◆ TASK PROMPT
The expected output is each line below containing "down", copied in full.

◆ SUPPLIED DATA

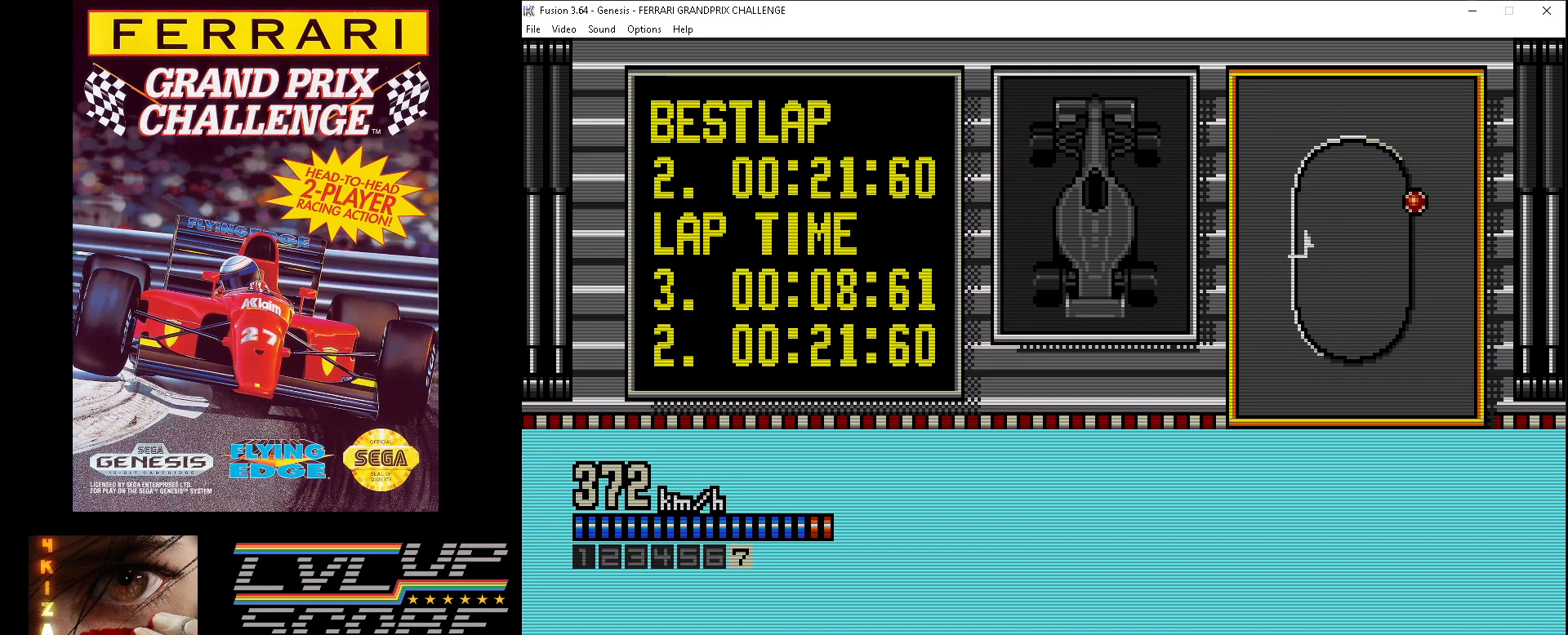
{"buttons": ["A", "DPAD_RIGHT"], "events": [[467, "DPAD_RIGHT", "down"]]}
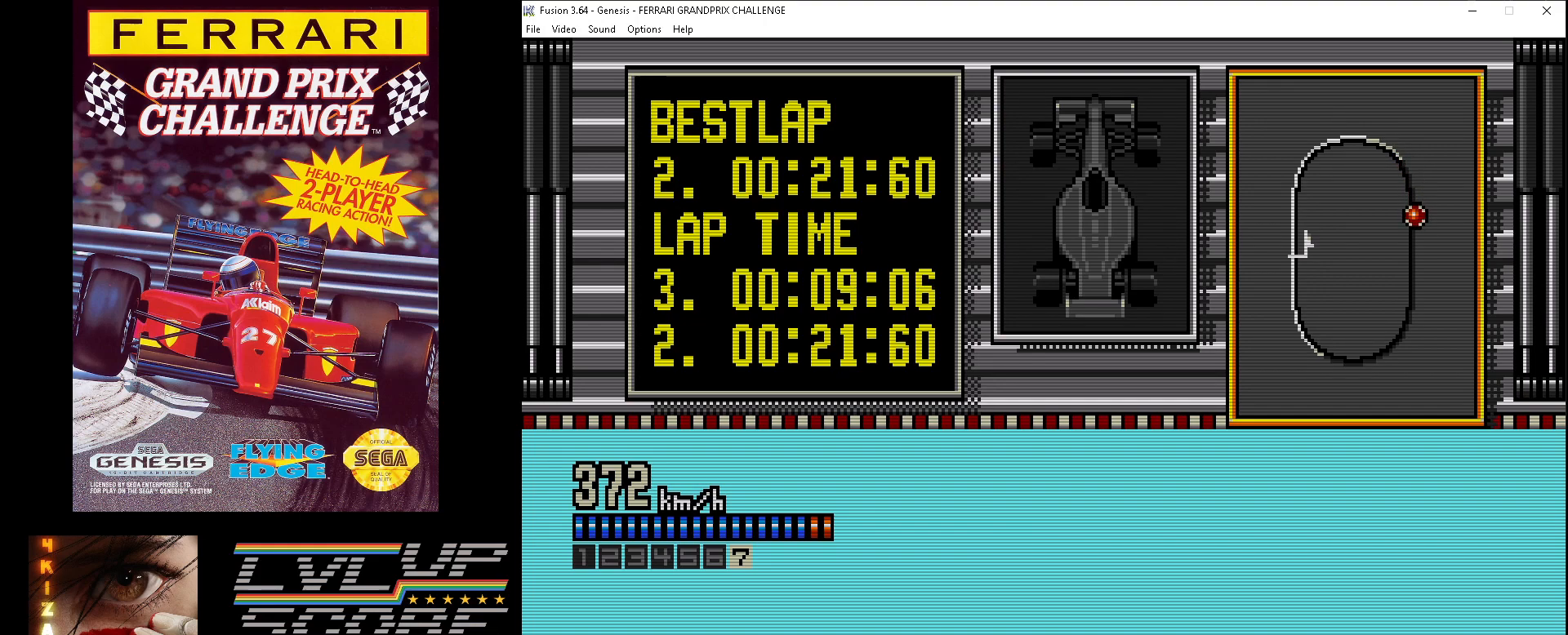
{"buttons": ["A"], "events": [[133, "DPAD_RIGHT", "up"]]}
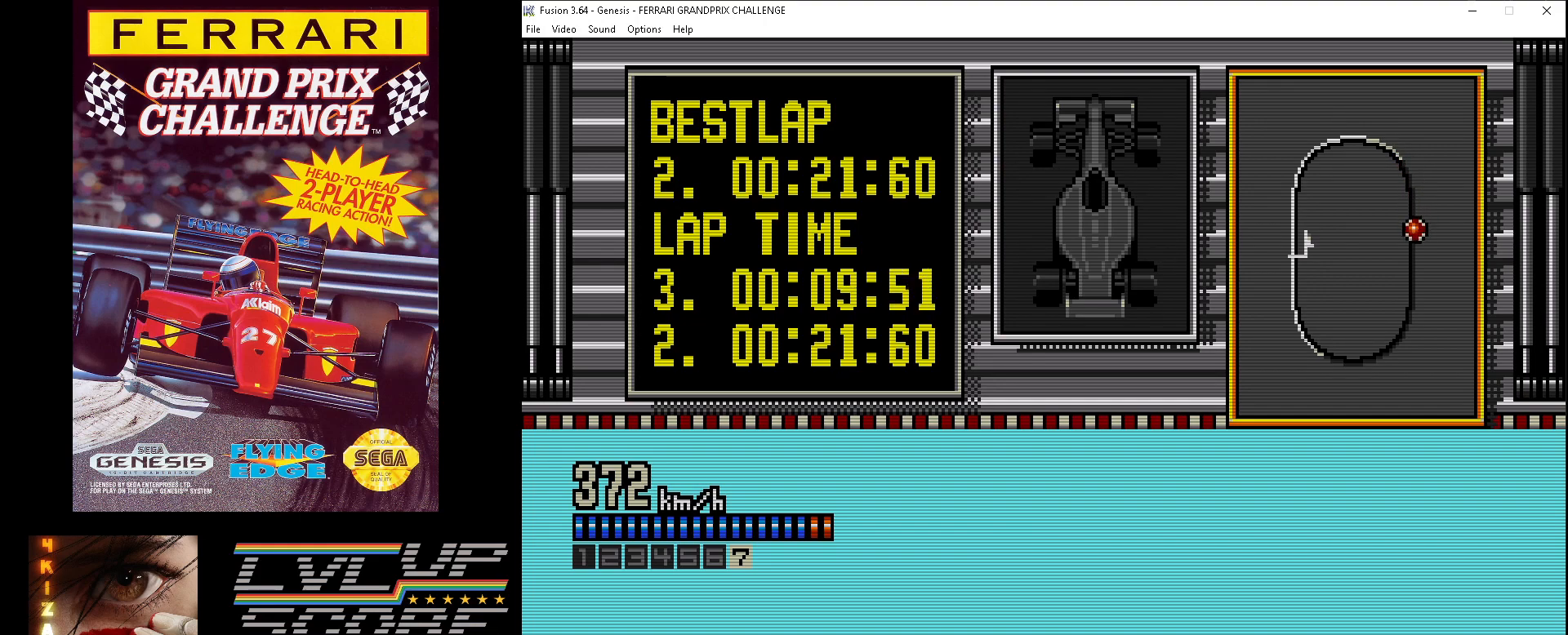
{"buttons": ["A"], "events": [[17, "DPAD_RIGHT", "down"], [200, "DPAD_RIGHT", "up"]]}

◆ TASK ANSWER
{"buttons": ["A", "DPAD_RIGHT"], "events": [[467, "DPAD_RIGHT", "down"]]}
{"buttons": ["A"], "events": [[17, "DPAD_RIGHT", "down"], [200, "DPAD_RIGHT", "up"]]}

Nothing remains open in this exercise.